There is great room for improvement in making accurate diagnosis, treatment, dosage, and record keeping. 30-40% of dairy calves have a morbidity event, diarrhea or pneumonia, between birth and weaning. Many are treated with antibiotics, but most cases of diarrhea do not require antibiotic treatment so there is great potential there. Veterinarians have been harping on this for years, but still there has been very little improvement. We need to be doing more routine necropsies and postmortems to determine if treatments are effective.

It is best if we can avoid illness in the first place with proper nutrition and management. Right, as I said before exploit the microbiome and optimize the immune status of the calf. I am a big believer in probiotics, gut protectants, and the evidence behind these products.


Q. What are your thoughts on single vs paired or group housing? 

A. There is a growing body of evidence showing better growth for calves raised in paired or group housing. They also socialize better and have an improved sense of well-being when raised together. Many of our organic producers that pair and group house have very little problems with their calves. Good nutrition and management really go a long way. Cross suckling can be managed by feeding them well and providing some forage. 


Q. In what ways can producers leverage off farm resources for employee training?

A. I’ve written articles for Hoard’s for years, and many of them are regarding training. On every dairy there is drift from what the ideal SOP or the ideal protocol should be. It happens all the time and is continual, training and retraining is essential.

Take advantage of any value-added resources available. Consultants, nutritionists, service providers, and extension agents.

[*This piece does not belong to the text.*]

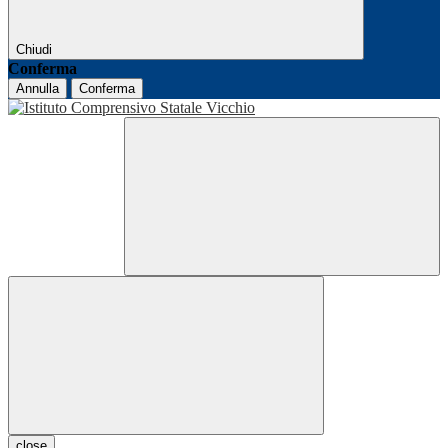
Chiudi
Conferma
Annulla
Conferma
close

Always involve the herd vet, as they have one of the best holistic views of the entire operation. We can all learn together as an advisory team.

In my current role I am doing a lot of welfare auditing. Through the FARM program there is some training available and continuing education for many different roles on the farm. 


Thank you Dr. Biagiotti for sharing some thoughts with us!  The statements and opinions provided in this article are personal expressions from Dr. Biagiotti and are not necessarily those of his employer Danone, N.A.